New York: India ripped apart Pakistan for “weaponising” women’s rights issues for its own political gains in Jammu and Kashmir.
First Secretary in India’s Permanent Mission to the UN Paulomi Tripathi during the UN General Assembly Third Committee session on ‘Advancement of Women’ on Monday posited that from the first woman President of the General Assembly Vijaya Lakshmi Pandit to women scientists at the Indian Space Research Organisation, Indian women have long served as inspiration for many.
“As we renew our collective resolve to continue to work towards the realisation of women’s empowerment and gender equality, there is no space for weaponising women’s rights issues through empty rhetoric for self-serving political gains. Today, one delegation has callously chosen to politicise this agenda by making unwarranted references to internal matters of my country,” she said at the Committee.

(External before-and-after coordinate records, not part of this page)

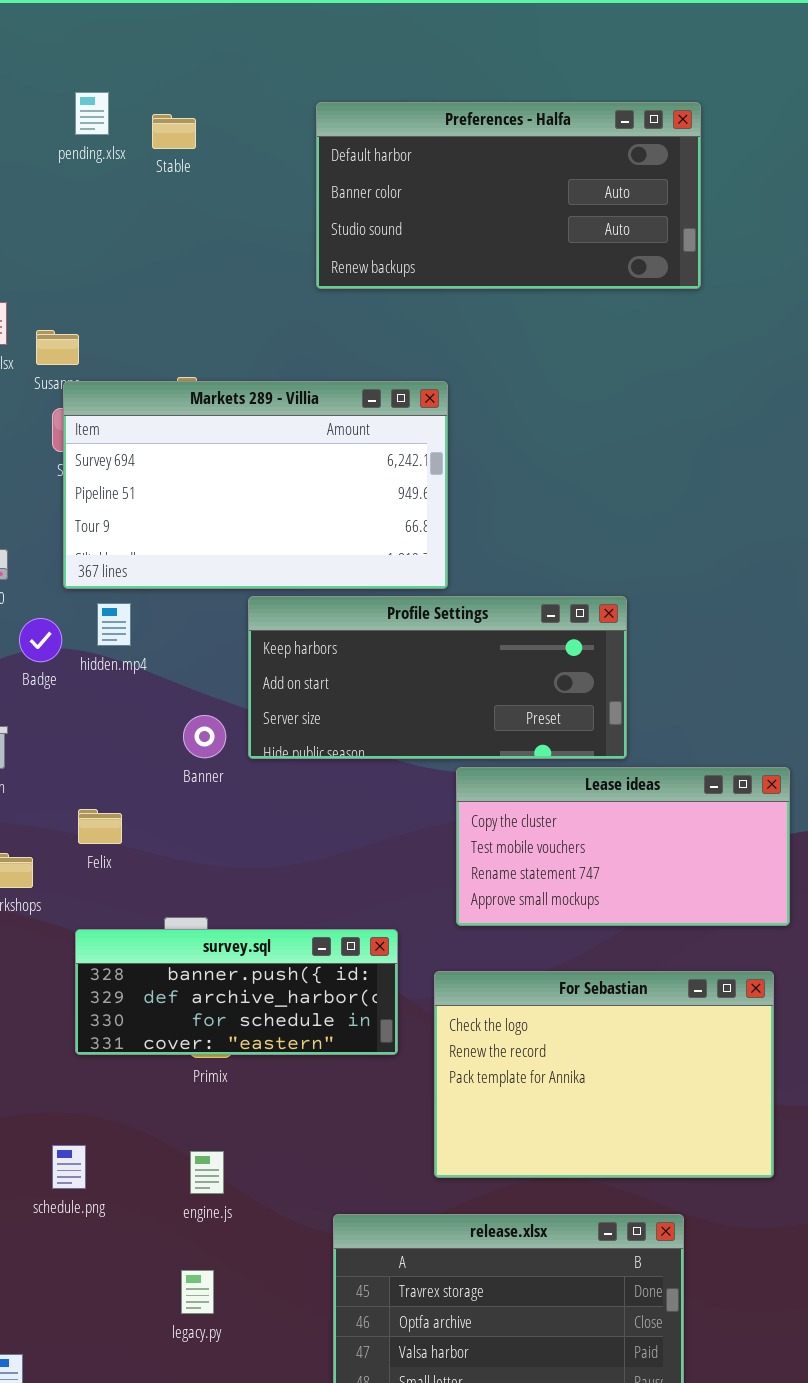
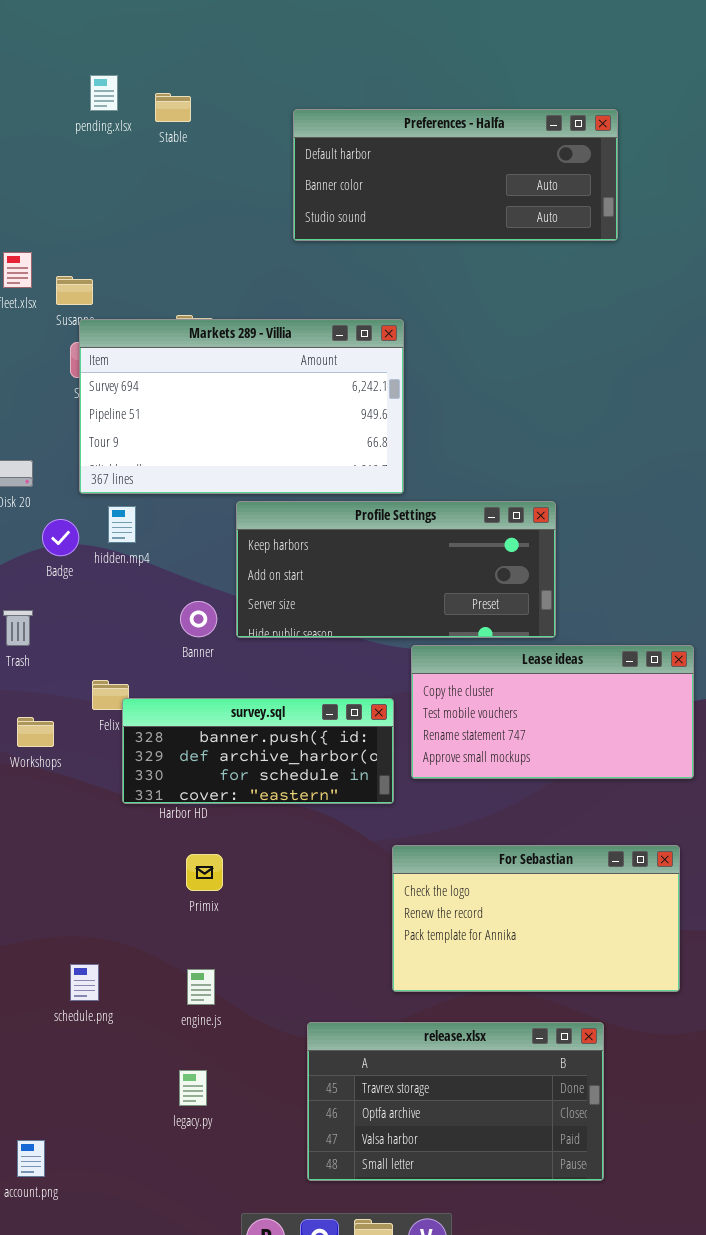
Preferences - Halfa: [316,102,701,289] -> [293,109,618,241], resized
survey.sql: [75,929,398,1055] -> [122,698,394,804], moved
For Sebastian: [434,971,774,1178] -> [392,845,680,992], resized

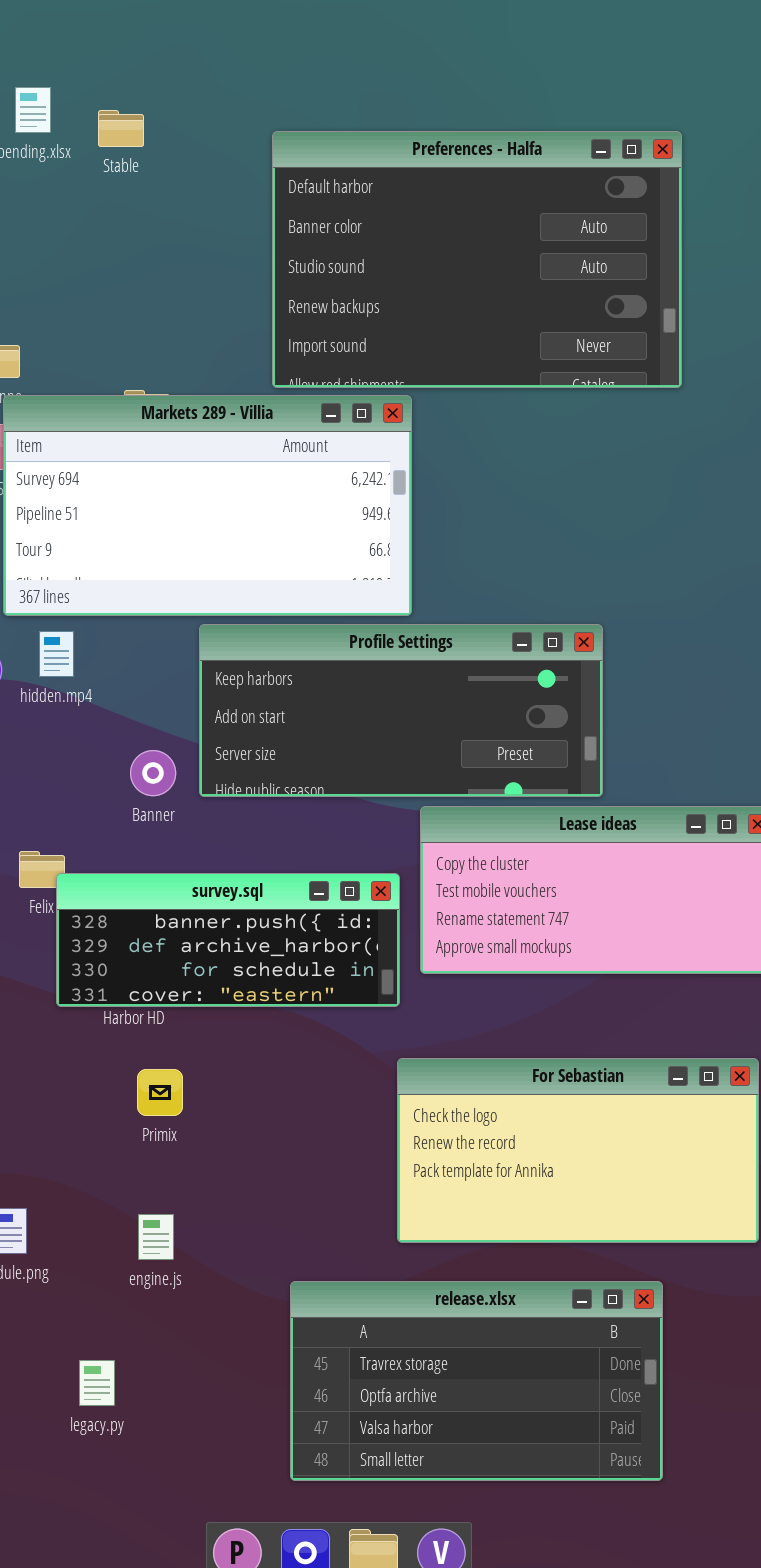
Preferences - Halfa: [293,109,618,241] -> [272,131,682,388], resized
legacy.py: [179,1070,207,1106] -> [79,1360,115,1406], moved

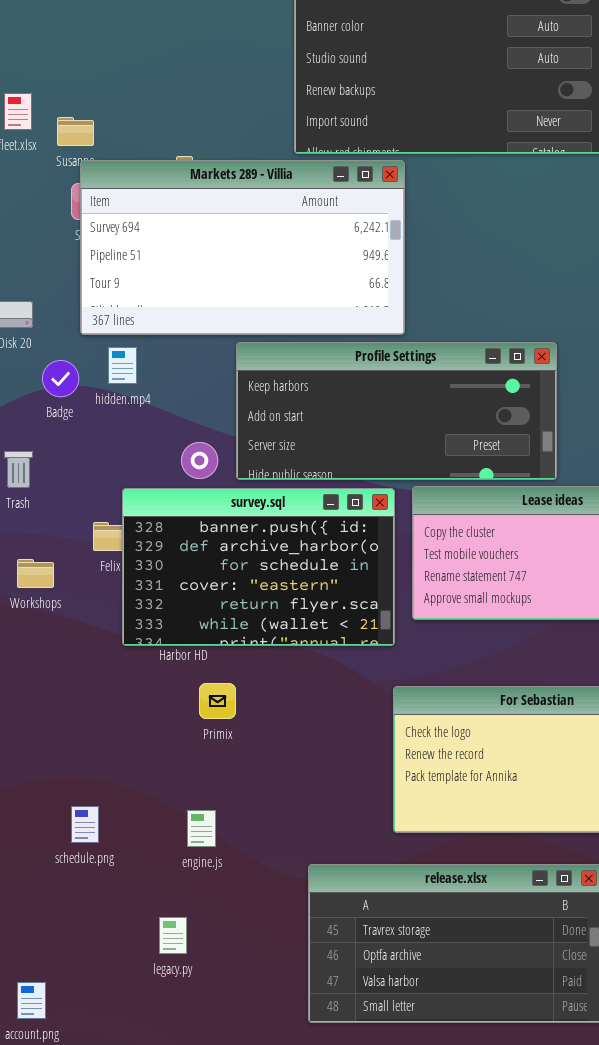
survey.sql: [56,873,400,1007] -> [122,488,395,646], resized
Primix: [137,1069,183,1116] -> [199,683,236,719], moved
legacy.py: [79,1360,115,1406] -> [159,917,187,954], moved

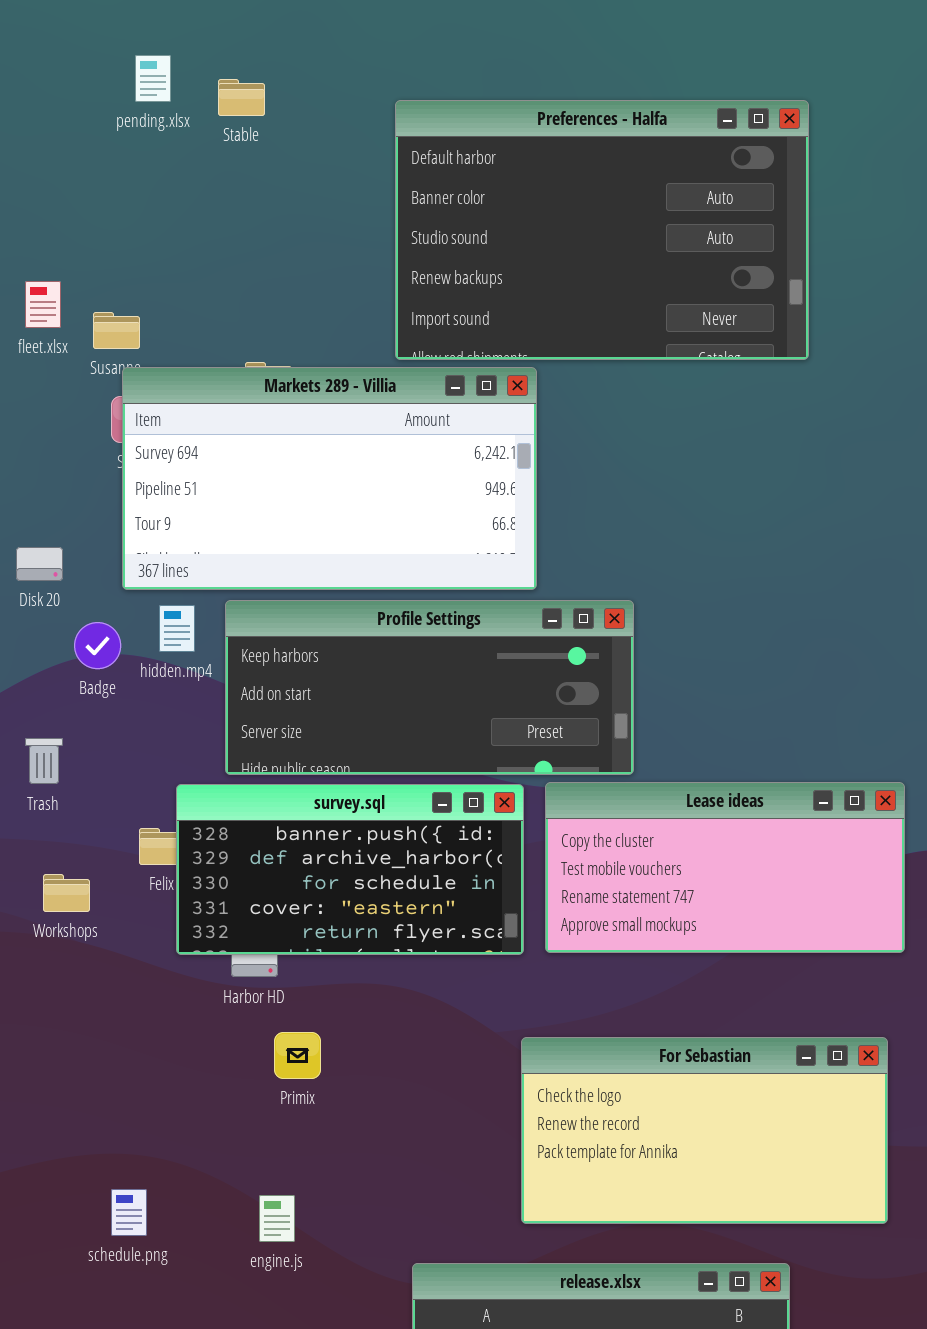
Profile Settings: [236,342,557,480] -> [225,600,634,775], moved
survey.sql: [122,488,395,646] -> [176,784,524,955], resized

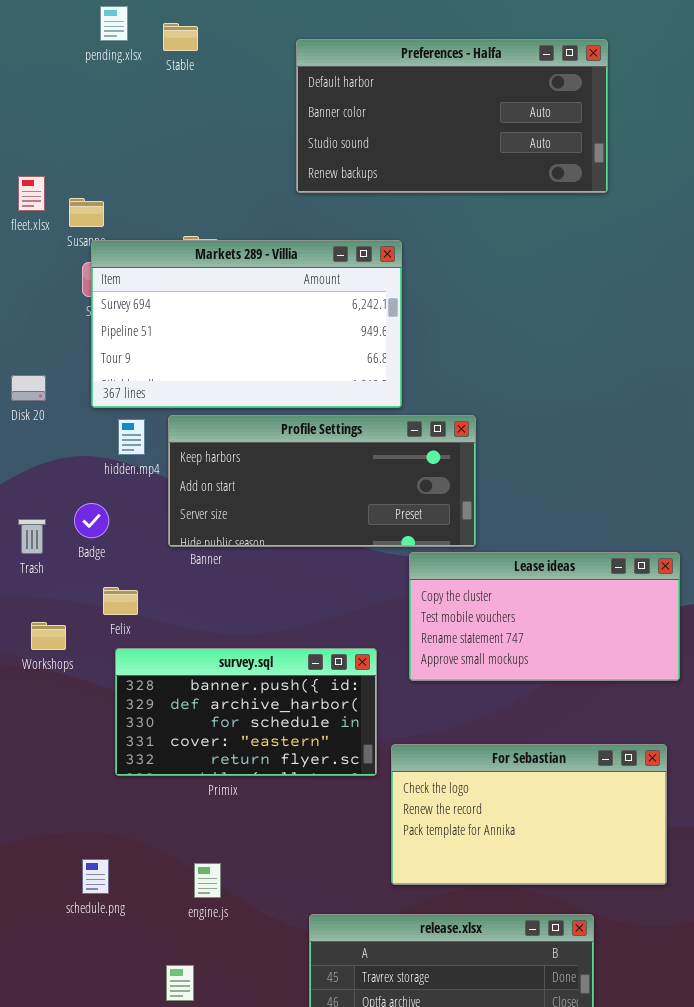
Preferences - Halfa: [395,100,809,360] -> [296,39,608,193], resized
Badge: [74,622,121,669] -> [74,503,109,538], moved
survey.sql: [176,784,524,955] -> [115,648,377,776], moved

Although Tripathi did not mention Pakistan’s name, she was responding to Islamabad’s outgoing envoy to the UN Maleeha Lodhi wherein the latter had alluded to a picture of a Kashmiri mother that appeared on the front page of The New York Times along with an article about how the mother lost her son, who was bitten by a snake, as she could not get medical help on time.
And to this statement of Lodhi, Tripathi responded saying, “It is ironical that a country, where violations of women’s right to live in the name of so-called ‘honour’ go unpunished, is making baseless statements about women’s rights in my country.”
Tripathi highlighted upon the women empowerment in India giving many instances.
She said that gender equality and empowerment of women were an integral part of India’s inclusive development strategy and New Delhi attaches utmost importance to the representation of women in decision making positions.
More than 1.3 million elected women representatives lead in the formulation and implementation of public policies at the grassroots level in India and measures such as financial inclusion, income guarantee programs, cash benefit transfers, improved access to healthcare and education for women and girls have improved lives of millions, she said.
More than 197 million women, who previously did not qualify to open bank accounts, now have bank accounts through government’s financial inclusion initiative, she added.